Los ministros de la reina Anna actuaron así por necesidad: una serie de crisis, desastres naturales y plagas significó que gran parte de los comerciantes estaban arruinados. Eso sí, sólo ellos, los mercaderes como Antonio de Venecia –Shakespeare escribió la obra en esta época– podían beneficiarse de la nueva ley.

Se olvidó de esta lección con desastrosas consecuencias al término de la Primera Guerra Mundial. Pero gracias a la magnanimidad con la que se trató Alemania al término de la Segunda, todo el mundo salió ganando, empezando por los alemanes. Por esta razón, y seguramente por otras muchas, es una verdadera pena lo que está pasando con Grecia, Chipre, Irlanda y Portugal, por no hablar de los millones de otros europeos desahuciados o endeudados hasta las cejas.
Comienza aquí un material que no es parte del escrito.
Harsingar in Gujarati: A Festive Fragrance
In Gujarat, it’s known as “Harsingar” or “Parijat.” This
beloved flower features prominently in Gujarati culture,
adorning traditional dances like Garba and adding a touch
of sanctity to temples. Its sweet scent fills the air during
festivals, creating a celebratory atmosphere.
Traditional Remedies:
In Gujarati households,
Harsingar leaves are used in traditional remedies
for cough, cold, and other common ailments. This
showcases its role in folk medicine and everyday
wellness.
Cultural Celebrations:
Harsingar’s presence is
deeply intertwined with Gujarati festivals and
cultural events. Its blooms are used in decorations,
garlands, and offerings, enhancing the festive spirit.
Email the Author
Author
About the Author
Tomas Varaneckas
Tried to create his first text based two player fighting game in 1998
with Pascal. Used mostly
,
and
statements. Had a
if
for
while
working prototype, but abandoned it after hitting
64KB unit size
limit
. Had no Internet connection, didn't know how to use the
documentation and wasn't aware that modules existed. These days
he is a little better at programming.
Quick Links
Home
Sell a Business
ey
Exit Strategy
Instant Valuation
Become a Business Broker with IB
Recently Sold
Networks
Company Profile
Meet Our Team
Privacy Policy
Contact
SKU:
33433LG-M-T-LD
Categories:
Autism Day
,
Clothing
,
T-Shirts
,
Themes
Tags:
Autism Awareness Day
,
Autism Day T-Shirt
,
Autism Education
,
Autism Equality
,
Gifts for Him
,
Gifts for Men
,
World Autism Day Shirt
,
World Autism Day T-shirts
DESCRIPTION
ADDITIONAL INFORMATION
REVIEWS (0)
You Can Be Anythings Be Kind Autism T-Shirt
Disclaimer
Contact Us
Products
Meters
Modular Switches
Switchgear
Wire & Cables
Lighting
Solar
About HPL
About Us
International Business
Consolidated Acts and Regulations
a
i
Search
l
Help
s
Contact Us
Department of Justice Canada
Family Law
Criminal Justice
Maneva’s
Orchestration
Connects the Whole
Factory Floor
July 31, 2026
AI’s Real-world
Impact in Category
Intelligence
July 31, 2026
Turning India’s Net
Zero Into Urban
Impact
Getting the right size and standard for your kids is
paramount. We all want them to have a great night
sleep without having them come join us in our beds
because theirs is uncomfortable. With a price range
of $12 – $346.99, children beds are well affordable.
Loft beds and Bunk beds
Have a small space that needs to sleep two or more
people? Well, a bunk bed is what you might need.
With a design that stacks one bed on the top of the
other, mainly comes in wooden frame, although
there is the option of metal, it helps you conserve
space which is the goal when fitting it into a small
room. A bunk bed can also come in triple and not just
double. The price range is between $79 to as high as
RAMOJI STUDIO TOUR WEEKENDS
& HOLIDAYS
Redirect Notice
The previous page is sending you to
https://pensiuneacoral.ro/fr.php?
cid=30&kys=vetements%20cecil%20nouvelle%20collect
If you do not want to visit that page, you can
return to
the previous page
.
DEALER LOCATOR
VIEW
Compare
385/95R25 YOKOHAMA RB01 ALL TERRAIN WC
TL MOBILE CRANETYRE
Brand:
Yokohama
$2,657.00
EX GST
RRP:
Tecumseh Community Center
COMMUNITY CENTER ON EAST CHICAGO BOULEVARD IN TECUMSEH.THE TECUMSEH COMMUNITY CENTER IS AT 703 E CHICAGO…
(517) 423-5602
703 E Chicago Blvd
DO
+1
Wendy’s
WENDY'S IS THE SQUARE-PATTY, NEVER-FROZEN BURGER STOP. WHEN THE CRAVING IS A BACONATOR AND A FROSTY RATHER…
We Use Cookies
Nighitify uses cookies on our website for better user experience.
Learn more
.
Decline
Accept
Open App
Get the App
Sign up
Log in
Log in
Quizá haya llegado la hora de que la Unión Europea se convenza de que tan prolongada política de austeridad es, más que nada, propia de un obcecado Shylock. Y a falta de una Porcia en esta tragedia, que el BCE abra de una vez las compuertas del crédito –que no de la especulación–, y a ver cuántos Antonios se salvarán de la quiebra y cuántos Bassanios se casarán con su chica. En cuanto a España, país que no cuenta con procesos de quiebra o la dación en pago, sería bueno que alguien empezara a percatarse de que tanta miseria colectiva no beneficia a nadie. Soluciones hay, sin derramar una sola gota de sangre.